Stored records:
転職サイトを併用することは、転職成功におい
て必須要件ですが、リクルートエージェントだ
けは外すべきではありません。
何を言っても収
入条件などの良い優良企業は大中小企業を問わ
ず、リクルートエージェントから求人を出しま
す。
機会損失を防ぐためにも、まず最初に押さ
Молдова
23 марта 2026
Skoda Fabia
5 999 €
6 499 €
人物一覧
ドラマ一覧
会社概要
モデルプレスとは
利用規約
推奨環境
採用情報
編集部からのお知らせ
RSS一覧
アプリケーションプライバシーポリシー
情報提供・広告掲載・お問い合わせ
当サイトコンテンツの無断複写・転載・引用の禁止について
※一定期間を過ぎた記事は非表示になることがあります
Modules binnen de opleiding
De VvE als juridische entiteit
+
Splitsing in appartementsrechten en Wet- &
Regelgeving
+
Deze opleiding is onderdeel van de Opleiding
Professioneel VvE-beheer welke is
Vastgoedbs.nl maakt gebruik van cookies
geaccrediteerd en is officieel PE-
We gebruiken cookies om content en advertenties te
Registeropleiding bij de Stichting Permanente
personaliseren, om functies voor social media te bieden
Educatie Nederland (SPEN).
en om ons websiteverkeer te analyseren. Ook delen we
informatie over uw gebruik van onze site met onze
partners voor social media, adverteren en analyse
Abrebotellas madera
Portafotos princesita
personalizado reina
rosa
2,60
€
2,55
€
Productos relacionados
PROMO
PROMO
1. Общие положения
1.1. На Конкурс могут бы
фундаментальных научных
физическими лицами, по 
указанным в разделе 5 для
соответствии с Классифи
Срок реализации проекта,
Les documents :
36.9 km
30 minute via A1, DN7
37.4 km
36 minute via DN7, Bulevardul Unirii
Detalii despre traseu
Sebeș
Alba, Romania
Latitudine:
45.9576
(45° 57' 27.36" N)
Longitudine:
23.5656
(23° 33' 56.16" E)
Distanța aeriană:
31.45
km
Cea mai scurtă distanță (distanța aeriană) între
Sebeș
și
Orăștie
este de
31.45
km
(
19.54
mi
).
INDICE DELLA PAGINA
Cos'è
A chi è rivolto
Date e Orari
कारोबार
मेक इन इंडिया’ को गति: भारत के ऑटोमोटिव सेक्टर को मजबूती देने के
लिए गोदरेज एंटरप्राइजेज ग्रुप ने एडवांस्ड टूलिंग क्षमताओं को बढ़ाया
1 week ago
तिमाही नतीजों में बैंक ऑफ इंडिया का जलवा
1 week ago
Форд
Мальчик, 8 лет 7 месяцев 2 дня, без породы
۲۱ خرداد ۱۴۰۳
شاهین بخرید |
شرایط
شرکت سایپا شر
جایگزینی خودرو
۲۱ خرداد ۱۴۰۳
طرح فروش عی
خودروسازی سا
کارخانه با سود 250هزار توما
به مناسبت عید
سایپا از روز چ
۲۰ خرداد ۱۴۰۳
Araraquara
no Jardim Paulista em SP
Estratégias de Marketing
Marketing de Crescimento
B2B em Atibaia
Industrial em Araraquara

What to work on:
Which lines of the listing contain the word "Araraquara"? Return each of those lines in full.

Exercise result:
Araraquara
Industrial em Araraquara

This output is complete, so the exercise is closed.